Goal of the exercise
Reproduce word for word the entire article below on the Lee County tornado and Deacon Gueret's visits there.

Deacon Gueret: Faith in action after devastating tornado in Lee County kills 23 people
By ROB HERBST
The Catholic Week
Even though residents of Beauregard, Ala., saw their town almost instantly turned into a “war zone,” Deacon Raymond Gueret said their faith in God was obvious.
Gueret serves as director of the Catholic Social Services Montgomery Office and has made multiple trips to Lee County since an EF4 tornado killed 23 people and destroyed or damaged hundreds of home.
Beauregard is less than 10 miles from both Opelika and Auburn, homes of the Archdiocese of Mobile’s St. Mary of the Mission Parish and St. Michael the Archangel Parish.
“What I saw were resilient people coming together to rebuild. What was common in all the people was their faith in God,” Gueret noted after a visit March 9. “We can never understand why this happened or why the innocent died. We live in a fallen world where we are constantly challenged to strengthen our faith. It was refreshing to see faith in action with all the volunteers helping those who they do not know.”
The faith persists despite the devastating conditions.
The National Weather Service’s Chris Darden said the tornado that hit Lee County clocked in at 170 mph. It created a swath a mile wide and 70 miles long.
President Donald Trump approved disaster funds for the area and visited tornado victims March 8. The Lee County tornado was one of 18 that struck Alabama, Florida, Georgia and South Carolina that day.
“It is a sobering sight to see the destruction of a tornado. Their house trailer was totally gone, nothing left of it but for remnants of siding, window frames and insulation scattered across the countryside,” Gueret said in reference to where he was assigned. “What was once a beautiful forest now resembles a war zone, but without the smell of gunpowder.”

Dataset
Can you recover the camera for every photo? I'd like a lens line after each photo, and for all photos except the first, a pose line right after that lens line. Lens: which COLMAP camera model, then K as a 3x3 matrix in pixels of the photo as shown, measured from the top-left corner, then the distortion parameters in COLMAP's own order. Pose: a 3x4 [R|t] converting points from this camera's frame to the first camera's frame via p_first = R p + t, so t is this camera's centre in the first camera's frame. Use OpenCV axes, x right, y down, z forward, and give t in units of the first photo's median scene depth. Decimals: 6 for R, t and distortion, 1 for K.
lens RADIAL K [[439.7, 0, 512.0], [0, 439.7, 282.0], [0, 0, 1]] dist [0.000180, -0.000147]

--

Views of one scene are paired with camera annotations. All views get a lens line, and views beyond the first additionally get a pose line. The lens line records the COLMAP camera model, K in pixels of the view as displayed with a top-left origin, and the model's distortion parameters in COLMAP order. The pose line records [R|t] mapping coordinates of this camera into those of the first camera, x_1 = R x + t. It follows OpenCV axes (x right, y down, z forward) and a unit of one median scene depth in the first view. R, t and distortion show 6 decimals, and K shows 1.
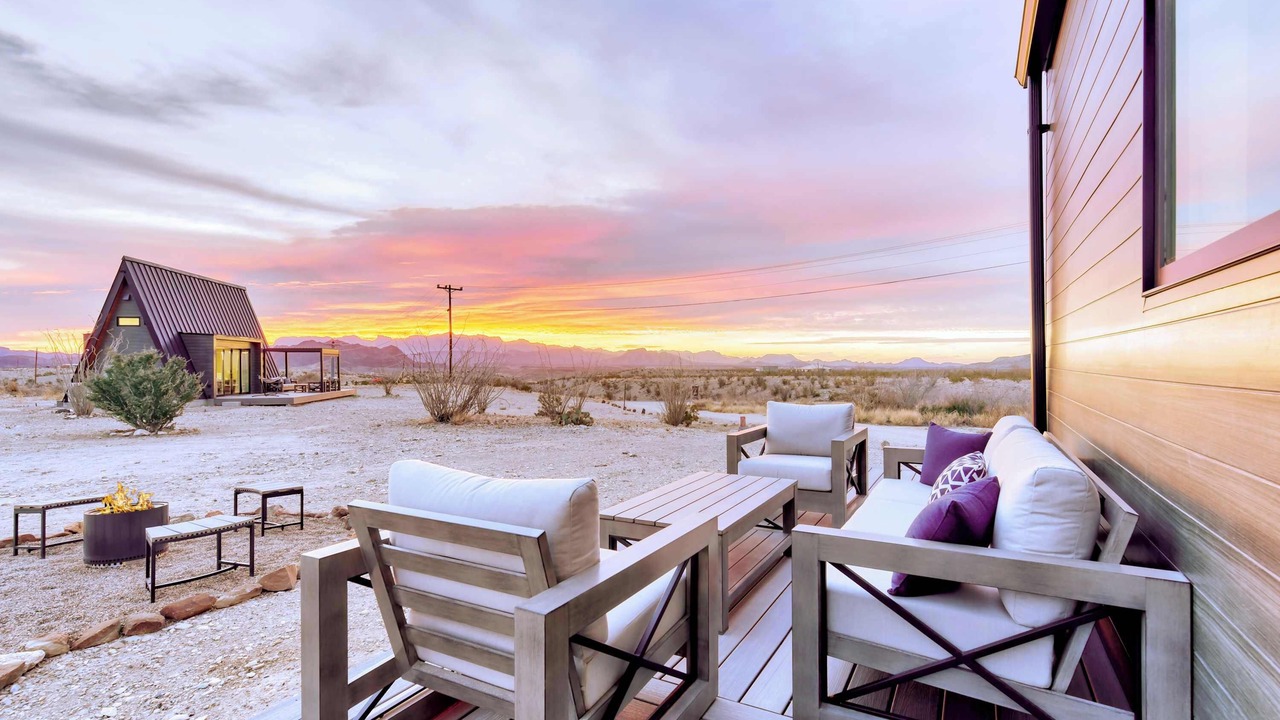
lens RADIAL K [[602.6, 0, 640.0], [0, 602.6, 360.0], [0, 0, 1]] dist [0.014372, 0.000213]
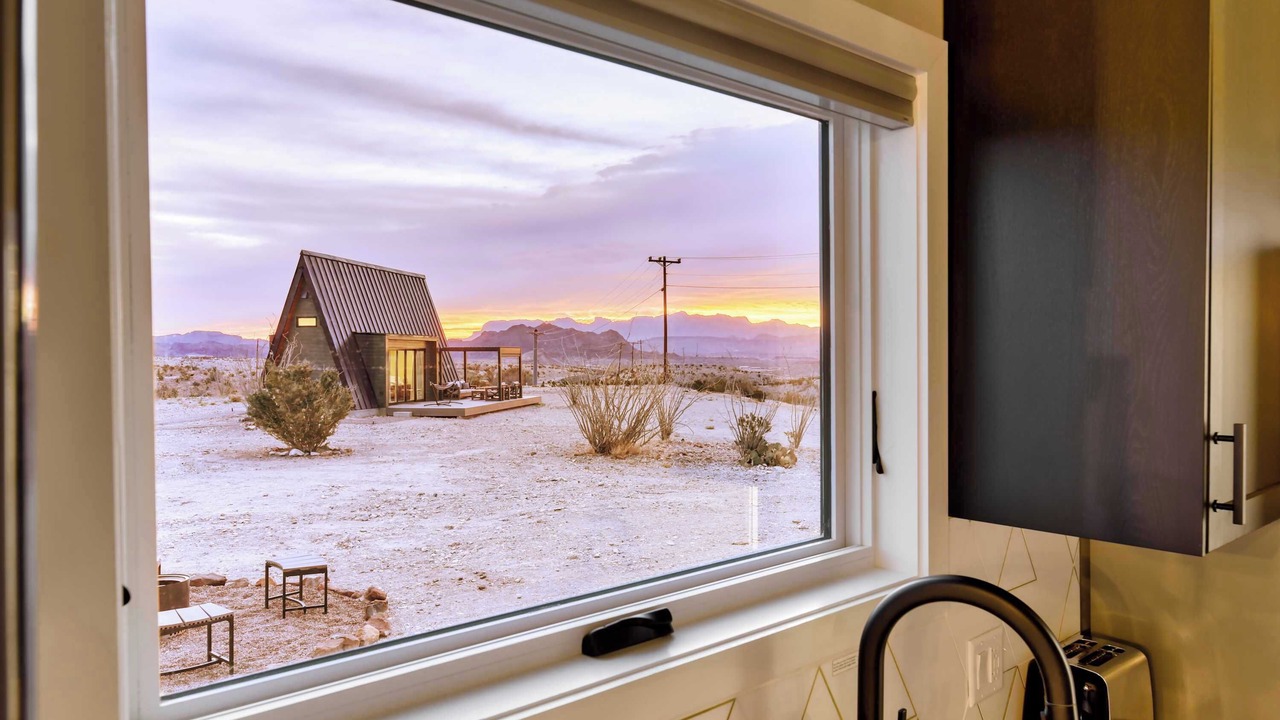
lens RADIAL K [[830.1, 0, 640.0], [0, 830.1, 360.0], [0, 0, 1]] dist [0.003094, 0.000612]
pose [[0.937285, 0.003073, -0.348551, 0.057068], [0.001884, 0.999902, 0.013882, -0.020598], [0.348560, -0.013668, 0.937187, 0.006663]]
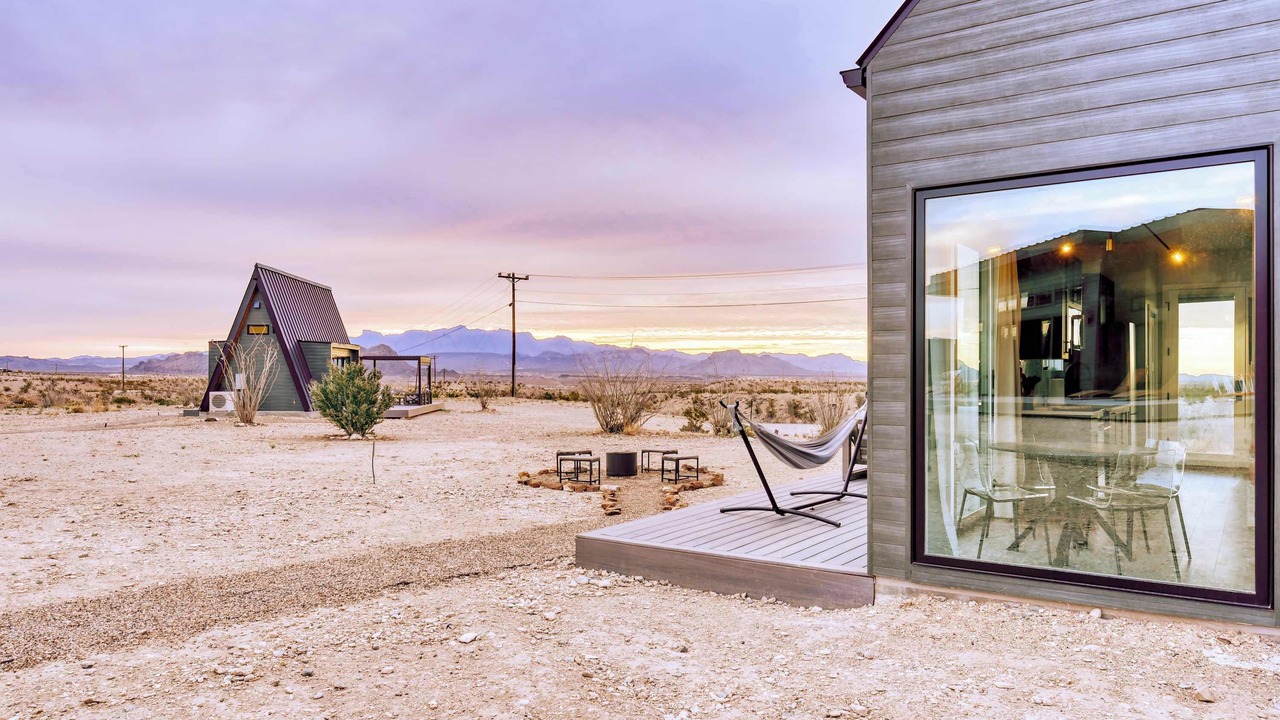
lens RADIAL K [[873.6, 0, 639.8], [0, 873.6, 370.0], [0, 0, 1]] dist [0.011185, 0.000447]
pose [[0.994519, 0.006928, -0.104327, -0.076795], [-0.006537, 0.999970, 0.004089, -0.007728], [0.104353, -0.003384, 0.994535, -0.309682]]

Worked solution
Deacon Gueret: Faith in action after devastating tornado in Lee County kills 23 people
By ROB HERBST
The Catholic Week
Even though residents of Beauregard, Ala., saw their town almost instantly turned into a “war zone,” Deacon Raymond Gueret said their faith in God was obvious.
Gueret serves as director of the Catholic Social Services Montgomery Office and has made multiple trips to Lee County since an EF4 tornado killed 23 people and destroyed or damaged hundreds of home.
Beauregard is less than 10 miles from both Opelika and Auburn, homes of the Archdiocese of Mobile’s St. Mary of the Mission Parish and St. Michael the Archangel Parish.
“What I saw were resilient people coming together to rebuild. What was common in all the people was their faith in God,” Gueret noted after a visit March 9. “We can never understand why this happened or why the innocent died. We live in a fallen world where we are constantly challenged to strengthen our faith. It was refreshing to see faith in action with all the volunteers helping those who they do not know.”
The faith persists despite the devastating conditions.
The National Weather Service’s Chris Darden said the tornado that hit Lee County clocked in at 170 mph. It created a swath a mile wide and 70 miles long.
President Donald Trump approved disaster funds for the area and visited tornado victims March 8. The Lee County tornado was one of 18 that struck Alabama, Florida, Georgia and South Carolina that day.
“It is a sobering sight to see the destruction of a tornado. Their house trailer was totally gone, nothing left of it but for remnants of siding, window frames and insulation scattered across the countryside,” Gueret said in reference to where he was assigned. “What was once a beautiful forest now resembles a war zone, but without the smell of gunpowder.”